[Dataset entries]

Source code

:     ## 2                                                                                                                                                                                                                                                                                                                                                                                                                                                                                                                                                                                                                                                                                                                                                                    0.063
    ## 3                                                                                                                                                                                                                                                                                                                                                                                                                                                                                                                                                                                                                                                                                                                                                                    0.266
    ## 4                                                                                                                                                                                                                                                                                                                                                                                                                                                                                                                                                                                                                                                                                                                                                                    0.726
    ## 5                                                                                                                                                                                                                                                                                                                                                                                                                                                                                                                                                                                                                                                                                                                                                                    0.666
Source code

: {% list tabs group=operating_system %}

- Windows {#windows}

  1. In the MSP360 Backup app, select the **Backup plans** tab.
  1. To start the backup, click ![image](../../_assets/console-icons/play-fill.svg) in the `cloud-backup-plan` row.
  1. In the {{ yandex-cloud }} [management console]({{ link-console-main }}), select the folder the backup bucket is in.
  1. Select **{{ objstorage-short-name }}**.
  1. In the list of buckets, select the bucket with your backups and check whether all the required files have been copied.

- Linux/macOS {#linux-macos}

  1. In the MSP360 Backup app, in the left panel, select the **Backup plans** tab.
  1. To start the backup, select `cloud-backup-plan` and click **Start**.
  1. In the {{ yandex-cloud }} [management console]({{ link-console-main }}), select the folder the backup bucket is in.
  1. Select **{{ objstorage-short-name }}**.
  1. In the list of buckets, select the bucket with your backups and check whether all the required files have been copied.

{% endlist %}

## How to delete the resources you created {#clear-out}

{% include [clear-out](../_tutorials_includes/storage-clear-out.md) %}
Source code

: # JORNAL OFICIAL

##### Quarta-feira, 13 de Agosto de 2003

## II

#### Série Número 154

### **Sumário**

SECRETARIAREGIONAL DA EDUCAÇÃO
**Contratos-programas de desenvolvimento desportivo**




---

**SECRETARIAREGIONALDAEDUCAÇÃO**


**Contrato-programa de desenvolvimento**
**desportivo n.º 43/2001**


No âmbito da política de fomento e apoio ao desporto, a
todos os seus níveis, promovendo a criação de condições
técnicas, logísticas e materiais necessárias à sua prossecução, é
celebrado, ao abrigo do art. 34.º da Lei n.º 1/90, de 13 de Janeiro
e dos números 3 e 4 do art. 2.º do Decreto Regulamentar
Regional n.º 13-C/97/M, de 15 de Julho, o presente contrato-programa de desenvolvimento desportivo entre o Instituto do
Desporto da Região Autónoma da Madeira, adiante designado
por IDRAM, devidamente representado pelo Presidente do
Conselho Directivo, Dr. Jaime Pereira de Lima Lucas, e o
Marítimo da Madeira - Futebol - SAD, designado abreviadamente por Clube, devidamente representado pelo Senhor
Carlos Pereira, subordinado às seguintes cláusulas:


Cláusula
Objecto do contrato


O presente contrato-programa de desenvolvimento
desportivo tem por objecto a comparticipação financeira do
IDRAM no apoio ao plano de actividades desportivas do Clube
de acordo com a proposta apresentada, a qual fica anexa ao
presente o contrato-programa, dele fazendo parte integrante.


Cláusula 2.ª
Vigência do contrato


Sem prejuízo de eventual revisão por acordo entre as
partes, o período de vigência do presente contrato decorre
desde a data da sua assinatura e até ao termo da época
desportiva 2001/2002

_EXERCISE AIM_.
Copy out each line of the data where the string "plans" appears.

_TASK RESPONSE_.
  1. In the MSP360 Backup app, select the **Backup plans** tab.
  1. In the MSP360 Backup app, in the left panel, select the **Backup plans** tab.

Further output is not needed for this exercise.